III. Articular, em nível local, os procedimentos adequados ao
encaminhamento das pessoas em cumprimento de medidas cautelares diversas da
prisão para as Centrais Integradas de Alternativas Penais ou órgãos similares,
bem como os procedimentos de acolhimento dos cumpridores, acompanhamento das
medidas aplicadas e encaminhamentos para políticas públicas de inclusão social;
i. Nas Comarcas onde não existam as Centrais mencionadas, a partir da equipe
psicossocial da vara responsável pelas audiências de custódia buscar-se-á a
integração do autuado em redes amplas junto aos governos do estado e município,
buscando garantir-lhe a inclusão social de forma não obrigatória, a partir das
especificidades de cada caso.
IV. Articular, em nível local, os procedimentos adequados ao
encaminhamento das pessoas em cumprimento da medida cautelar diversa da prisão
prevista no Art. 319, inciso IX, do Código de Processo Penal, para as Centrais
de Monitoração Eletrônica de Pessoas, bem como os procedimentos de acolhimento
das pessoas monitoradas, acompanhamento das medidas aplicadas e encaminhamentos
para políticas públicas de inclusão social.
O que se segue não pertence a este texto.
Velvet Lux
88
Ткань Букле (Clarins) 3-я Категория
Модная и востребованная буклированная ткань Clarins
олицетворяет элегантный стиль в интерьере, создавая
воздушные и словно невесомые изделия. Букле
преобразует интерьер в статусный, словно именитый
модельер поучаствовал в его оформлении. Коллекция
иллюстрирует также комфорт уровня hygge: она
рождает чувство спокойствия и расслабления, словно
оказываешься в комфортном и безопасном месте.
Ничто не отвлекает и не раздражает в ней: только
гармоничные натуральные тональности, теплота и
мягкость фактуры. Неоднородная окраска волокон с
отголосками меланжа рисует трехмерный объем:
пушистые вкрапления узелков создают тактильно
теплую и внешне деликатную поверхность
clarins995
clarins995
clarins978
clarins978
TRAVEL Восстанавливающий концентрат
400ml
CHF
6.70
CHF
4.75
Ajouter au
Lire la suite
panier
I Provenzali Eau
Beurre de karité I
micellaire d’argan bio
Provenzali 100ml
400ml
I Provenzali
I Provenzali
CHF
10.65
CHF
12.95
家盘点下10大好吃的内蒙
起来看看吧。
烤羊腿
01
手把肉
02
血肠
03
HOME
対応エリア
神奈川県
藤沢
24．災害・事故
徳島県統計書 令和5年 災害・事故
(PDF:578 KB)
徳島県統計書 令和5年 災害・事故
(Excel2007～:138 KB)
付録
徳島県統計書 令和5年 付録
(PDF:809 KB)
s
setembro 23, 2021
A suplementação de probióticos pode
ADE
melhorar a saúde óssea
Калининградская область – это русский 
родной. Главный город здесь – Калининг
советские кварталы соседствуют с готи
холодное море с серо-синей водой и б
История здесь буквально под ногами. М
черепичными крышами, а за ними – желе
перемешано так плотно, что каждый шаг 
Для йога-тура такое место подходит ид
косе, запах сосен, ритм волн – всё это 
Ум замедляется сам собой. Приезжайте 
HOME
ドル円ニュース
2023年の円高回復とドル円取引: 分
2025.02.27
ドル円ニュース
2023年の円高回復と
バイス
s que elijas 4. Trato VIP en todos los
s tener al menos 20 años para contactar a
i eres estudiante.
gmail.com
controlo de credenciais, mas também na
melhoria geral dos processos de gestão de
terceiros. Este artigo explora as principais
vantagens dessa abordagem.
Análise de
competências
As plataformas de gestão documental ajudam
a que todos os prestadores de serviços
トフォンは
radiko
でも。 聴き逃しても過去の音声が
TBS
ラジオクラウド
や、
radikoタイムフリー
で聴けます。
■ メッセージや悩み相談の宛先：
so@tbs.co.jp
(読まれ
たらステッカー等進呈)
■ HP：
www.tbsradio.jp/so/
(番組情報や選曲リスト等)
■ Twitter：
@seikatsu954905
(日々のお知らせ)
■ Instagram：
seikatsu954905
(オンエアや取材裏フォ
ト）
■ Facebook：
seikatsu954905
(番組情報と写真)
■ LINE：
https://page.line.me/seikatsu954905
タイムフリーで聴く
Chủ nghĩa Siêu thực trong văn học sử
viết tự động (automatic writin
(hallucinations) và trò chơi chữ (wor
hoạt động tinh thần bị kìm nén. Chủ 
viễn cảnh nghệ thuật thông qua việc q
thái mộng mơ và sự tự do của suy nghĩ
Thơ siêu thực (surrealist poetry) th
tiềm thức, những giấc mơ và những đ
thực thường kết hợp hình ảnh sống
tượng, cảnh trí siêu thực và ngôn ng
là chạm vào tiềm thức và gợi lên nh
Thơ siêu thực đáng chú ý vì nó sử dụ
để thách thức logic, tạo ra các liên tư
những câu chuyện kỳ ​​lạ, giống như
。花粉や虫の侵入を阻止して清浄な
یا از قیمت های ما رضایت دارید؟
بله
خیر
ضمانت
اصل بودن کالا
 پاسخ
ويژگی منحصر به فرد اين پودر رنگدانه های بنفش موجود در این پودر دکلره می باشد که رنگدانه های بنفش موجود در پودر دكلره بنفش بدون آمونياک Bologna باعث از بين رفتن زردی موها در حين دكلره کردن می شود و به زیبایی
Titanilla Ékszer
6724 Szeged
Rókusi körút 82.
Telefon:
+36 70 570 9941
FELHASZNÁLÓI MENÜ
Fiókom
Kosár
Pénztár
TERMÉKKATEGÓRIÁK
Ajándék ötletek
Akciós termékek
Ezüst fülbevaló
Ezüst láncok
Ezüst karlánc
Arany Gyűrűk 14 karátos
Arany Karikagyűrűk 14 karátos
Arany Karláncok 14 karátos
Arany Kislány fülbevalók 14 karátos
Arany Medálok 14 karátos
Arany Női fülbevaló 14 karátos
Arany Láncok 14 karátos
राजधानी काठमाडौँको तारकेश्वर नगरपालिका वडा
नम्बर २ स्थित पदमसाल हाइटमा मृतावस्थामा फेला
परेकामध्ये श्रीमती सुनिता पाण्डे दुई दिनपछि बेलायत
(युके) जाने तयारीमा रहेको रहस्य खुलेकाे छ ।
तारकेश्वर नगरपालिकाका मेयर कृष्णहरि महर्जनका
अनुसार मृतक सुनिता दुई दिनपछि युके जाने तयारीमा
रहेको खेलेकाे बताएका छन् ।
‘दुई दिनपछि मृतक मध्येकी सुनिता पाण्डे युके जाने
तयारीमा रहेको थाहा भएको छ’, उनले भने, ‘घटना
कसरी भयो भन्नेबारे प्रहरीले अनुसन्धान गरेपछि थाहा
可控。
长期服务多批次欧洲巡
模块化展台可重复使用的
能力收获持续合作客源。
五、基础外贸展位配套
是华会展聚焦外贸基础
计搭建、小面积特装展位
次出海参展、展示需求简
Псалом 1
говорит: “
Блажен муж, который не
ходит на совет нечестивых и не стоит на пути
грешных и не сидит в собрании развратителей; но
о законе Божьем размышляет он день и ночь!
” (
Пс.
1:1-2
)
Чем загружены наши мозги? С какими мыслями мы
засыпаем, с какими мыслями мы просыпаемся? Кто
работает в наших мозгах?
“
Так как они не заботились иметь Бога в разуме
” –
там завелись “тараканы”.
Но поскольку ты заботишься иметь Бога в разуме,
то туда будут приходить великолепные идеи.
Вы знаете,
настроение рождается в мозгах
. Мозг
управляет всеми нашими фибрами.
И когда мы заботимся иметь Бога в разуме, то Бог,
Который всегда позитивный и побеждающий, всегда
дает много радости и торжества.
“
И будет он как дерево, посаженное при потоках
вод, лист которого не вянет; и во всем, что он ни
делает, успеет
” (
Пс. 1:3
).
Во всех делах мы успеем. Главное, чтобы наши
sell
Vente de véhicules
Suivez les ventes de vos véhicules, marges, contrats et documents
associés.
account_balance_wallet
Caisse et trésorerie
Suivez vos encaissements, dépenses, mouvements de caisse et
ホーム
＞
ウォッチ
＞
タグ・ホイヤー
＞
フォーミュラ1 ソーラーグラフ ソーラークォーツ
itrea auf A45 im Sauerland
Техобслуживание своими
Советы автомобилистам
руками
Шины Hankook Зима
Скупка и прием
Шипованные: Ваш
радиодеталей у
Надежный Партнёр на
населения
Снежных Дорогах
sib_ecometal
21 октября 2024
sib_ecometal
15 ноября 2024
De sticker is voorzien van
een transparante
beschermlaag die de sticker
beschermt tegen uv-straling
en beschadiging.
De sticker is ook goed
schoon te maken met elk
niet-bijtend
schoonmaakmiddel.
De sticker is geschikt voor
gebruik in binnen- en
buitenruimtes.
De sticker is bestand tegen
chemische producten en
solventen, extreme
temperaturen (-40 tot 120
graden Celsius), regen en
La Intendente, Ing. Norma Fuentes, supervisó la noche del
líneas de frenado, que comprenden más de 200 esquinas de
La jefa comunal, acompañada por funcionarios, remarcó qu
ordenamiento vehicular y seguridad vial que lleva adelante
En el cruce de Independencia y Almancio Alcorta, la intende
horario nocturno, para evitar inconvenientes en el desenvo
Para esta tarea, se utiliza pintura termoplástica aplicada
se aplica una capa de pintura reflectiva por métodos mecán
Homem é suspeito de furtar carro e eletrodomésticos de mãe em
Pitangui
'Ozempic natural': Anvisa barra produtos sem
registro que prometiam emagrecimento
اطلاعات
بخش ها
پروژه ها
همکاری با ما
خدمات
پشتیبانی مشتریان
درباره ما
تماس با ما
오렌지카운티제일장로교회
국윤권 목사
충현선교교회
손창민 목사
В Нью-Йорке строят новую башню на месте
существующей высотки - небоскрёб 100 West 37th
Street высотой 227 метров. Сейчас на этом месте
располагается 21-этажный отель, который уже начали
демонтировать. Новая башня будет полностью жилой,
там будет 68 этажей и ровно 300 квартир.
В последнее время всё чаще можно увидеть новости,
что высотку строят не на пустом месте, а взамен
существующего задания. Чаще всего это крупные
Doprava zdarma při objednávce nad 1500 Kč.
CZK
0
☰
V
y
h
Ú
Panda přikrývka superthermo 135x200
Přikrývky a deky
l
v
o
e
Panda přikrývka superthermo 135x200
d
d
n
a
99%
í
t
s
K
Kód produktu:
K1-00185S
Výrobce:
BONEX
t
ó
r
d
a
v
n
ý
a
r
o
V. Garantir o respeito e cumprimento às seguintes diretrizes quando da
aplicação da medida cautelar de monitoração eletrônica:
a) Efetiva alternativa à prisão provisória: A aplicação
da monitoração eletrônica será excepcional, devendo ser utilizada como
alternativa à prisão provisória e não como elemento adicional de controle para
autuados que, pelas circunstâncias apuradas em juízo, já responderiam ao
processo em liberdade. Assim, a monitoração eletrônica, enquanto medida
cautelar diversa da prisão, deverá ser aplicada exclusivamente a pessoas
acusadas por crimes dolosos puníveis com pena privativa de liberdade máxima
superior a 04 (quatro) anos ou condenadas por outro crime doloso, em sentença
transitada em julgado, ressalvado o disposto no inciso I do caput do art. 64 do
Código Penal Brasileiro, bem como a pessoas em cumprimento de medidas protetivas
de urgência acusadas por crime que envolva violência doméstica e familiar
contra a mulher, criança, adolescente, idoso, enfermo ou pessoa com
deficiência, sempre de forma excepcional, quando não couber outra medida
cautelar menos gravosa.
b) Necessidade e Adequação: A medida cautelar da
monitoração eletrônica somente poderá ser aplicada quando verificada e
fundamentada a necessidade da vigilância eletrônica da pessoa processada ou
investigada, após demonstrada a inaplicabilidade da concessão da liberdade
provisória, com ou sem fiança, e a insuficiência ou inadequação das demais
medidas cautelares diversas da prisão, considerando-se, sempre, a presunção de
inocência. Da mesma forma, a monitoração somente deverá ser aplicada quando
verificada a adequação da medida com a situação da pessoa processada ou
investigada, bem como aspectos objetivos, relacionados ao processo-crime,
sobretudo quanto à desproporcionalidade de aplicação da medida de monitoração
eletrônica em casos nos quais não será aplicada pena privativa de liberdade ao
final do processo, caso haja condenação.
c) Provisoriedade: Considerando a gravidade e a amplitude das
restrições que a monitoração eletrônica impõe às pessoas submetidas à medida,
sua aplicação deverá se atentar especialmente à provisoriedade, garantindo a
reavaliação periódica de sua necessidade e adequação. Não são admitidas medidas
de monitoração eletrônica aplicadas por prazo indeterminado ou por prazos
demasiadamente elevados (exemplo: seis meses). O cumprimento regular das condições
impostas judicialmente deve ser considerado como elemento para a revisão da
monitoração eletrônica aplicada, revelando a desnecessidade do controle
excessivo que impõe, que poderá ser substituída por medidas menos gravosas que
favoreçam a autoresponsabilização do autuado no cumprimento das obrigações
estabelecidas, bem como sua efetiva inclusão social.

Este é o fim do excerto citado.